Read the lines below, and copy any that contain the string "down".

---------- Materials provided

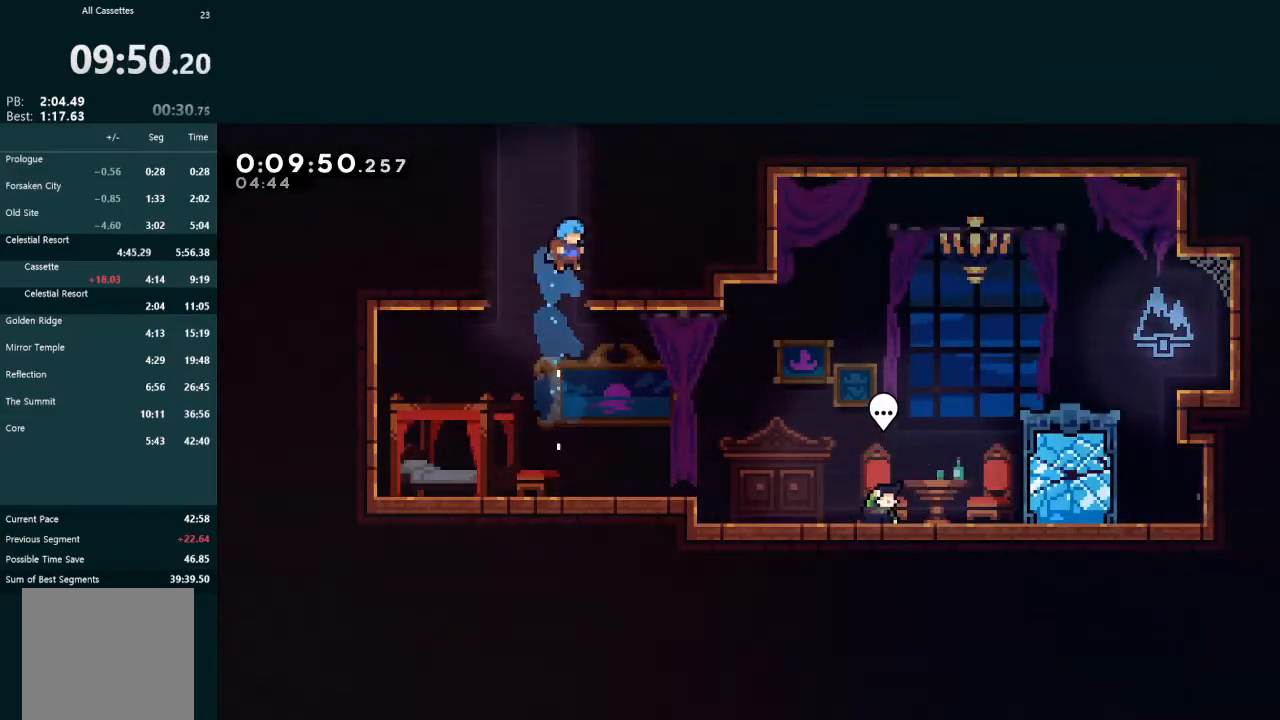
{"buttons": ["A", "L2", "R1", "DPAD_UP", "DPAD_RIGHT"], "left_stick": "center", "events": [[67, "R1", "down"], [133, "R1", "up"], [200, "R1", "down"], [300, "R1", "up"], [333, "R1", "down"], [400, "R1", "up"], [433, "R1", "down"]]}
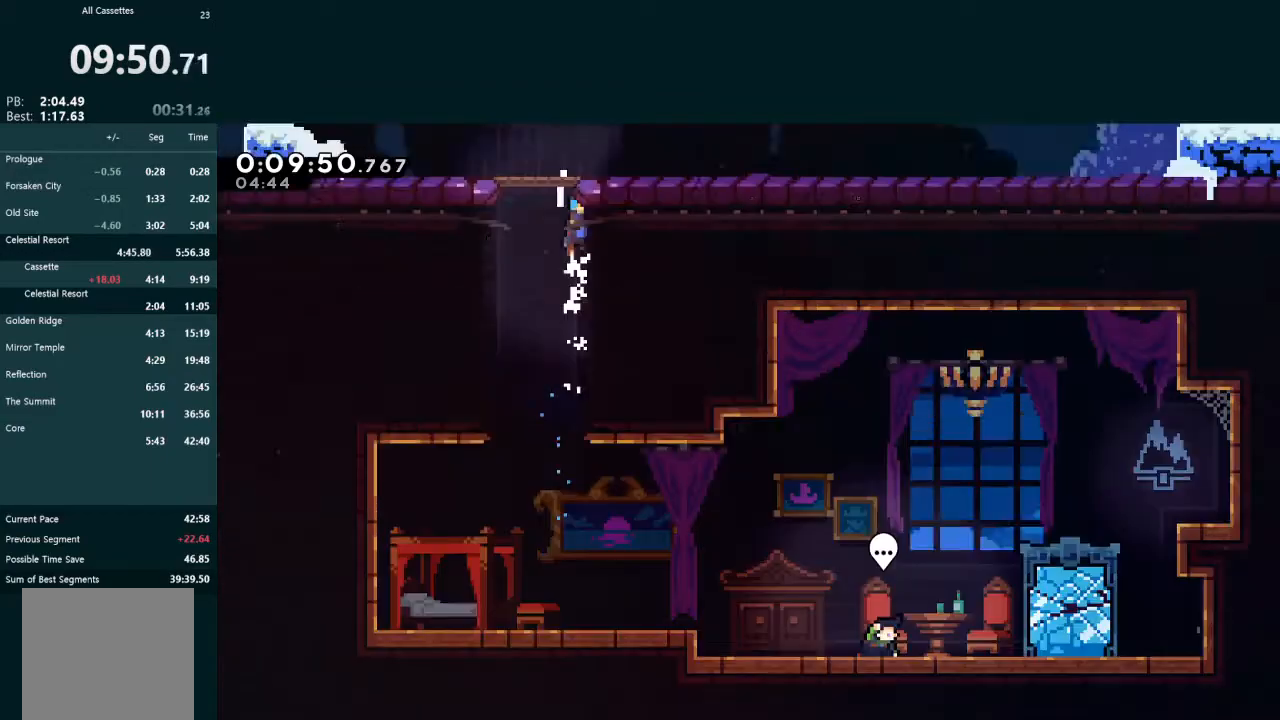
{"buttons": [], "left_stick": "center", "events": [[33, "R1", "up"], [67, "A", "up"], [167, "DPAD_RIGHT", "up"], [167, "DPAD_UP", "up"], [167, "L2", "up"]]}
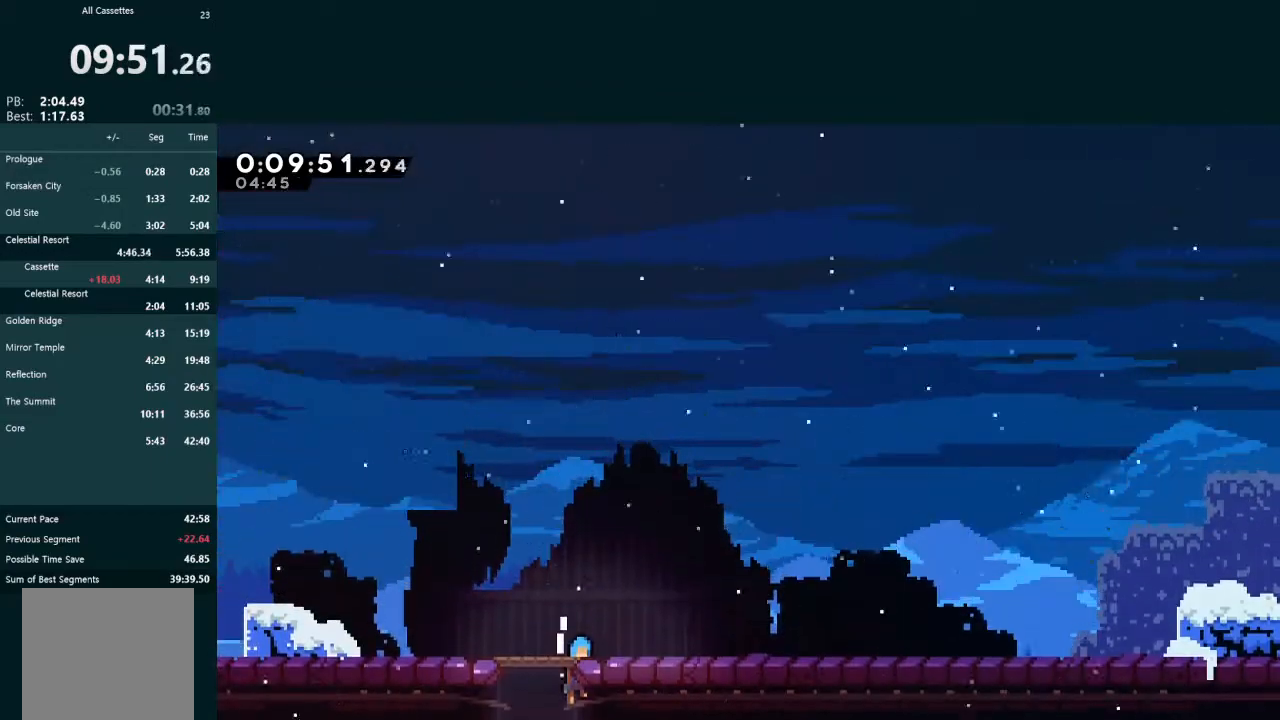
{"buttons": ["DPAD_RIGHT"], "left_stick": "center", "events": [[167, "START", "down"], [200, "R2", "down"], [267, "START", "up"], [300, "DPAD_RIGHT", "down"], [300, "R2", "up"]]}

--------------------
---------- Materials provided

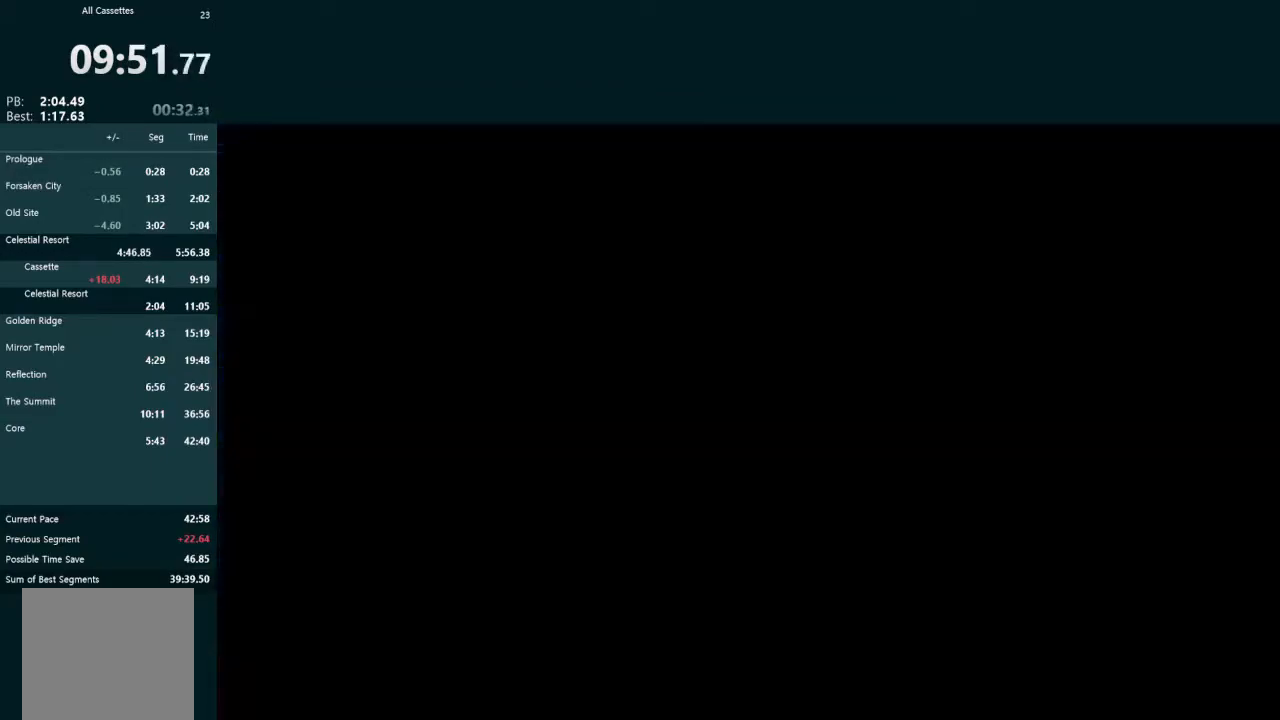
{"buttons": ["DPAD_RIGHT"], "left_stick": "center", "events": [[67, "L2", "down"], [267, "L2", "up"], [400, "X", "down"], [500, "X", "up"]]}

--------------------
---------- Materials provided

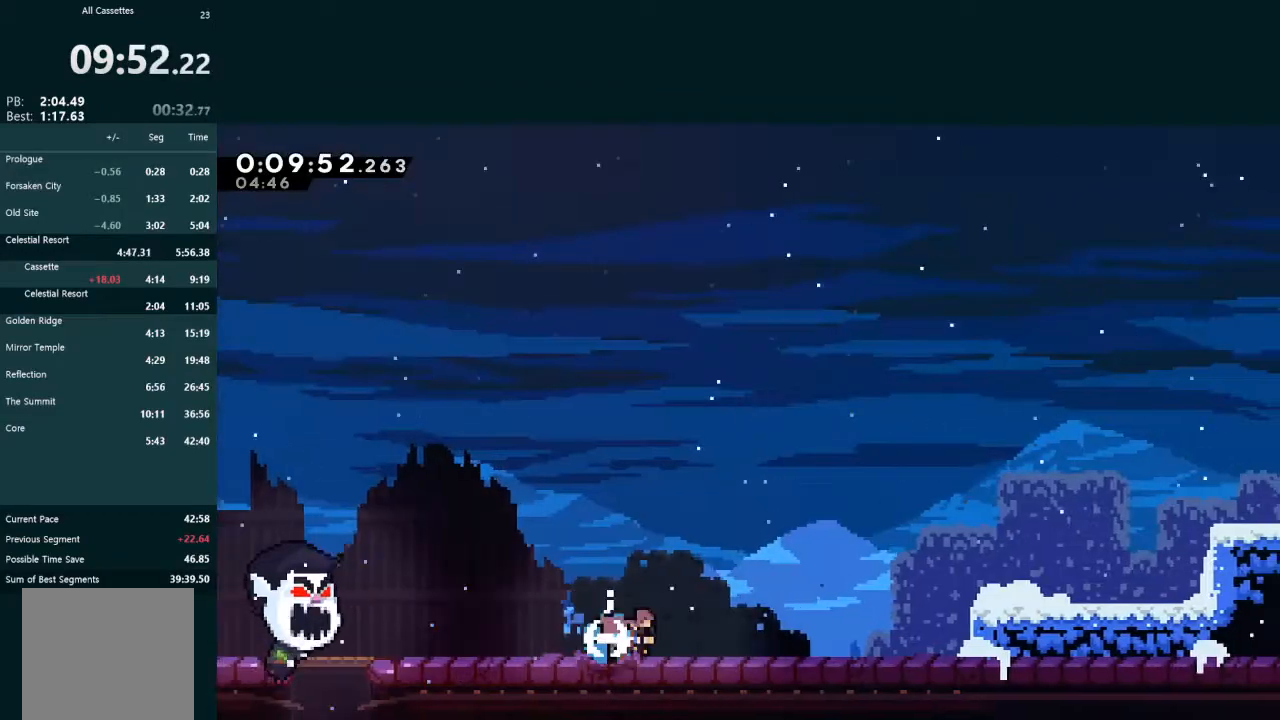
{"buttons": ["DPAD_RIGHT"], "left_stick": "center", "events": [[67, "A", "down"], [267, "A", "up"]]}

--------------------

Completed task
{"buttons": ["A", "L2", "R1", "DPAD_UP", "DPAD_RIGHT"], "left_stick": "center", "events": [[67, "R1", "down"], [133, "R1", "up"], [200, "R1", "down"], [300, "R1", "up"], [333, "R1", "down"], [400, "R1", "up"], [433, "R1", "down"]]}
{"buttons": ["DPAD_RIGHT"], "left_stick": "center", "events": [[167, "START", "down"], [200, "R2", "down"], [267, "START", "up"], [300, "DPAD_RIGHT", "down"], [300, "R2", "up"]]}
{"buttons": ["DPAD_RIGHT"], "left_stick": "center", "events": [[67, "L2", "down"], [267, "L2", "up"], [400, "X", "down"], [500, "X", "up"]]}
{"buttons": ["DPAD_RIGHT"], "left_stick": "center", "events": [[67, "A", "down"], [267, "A", "up"]]}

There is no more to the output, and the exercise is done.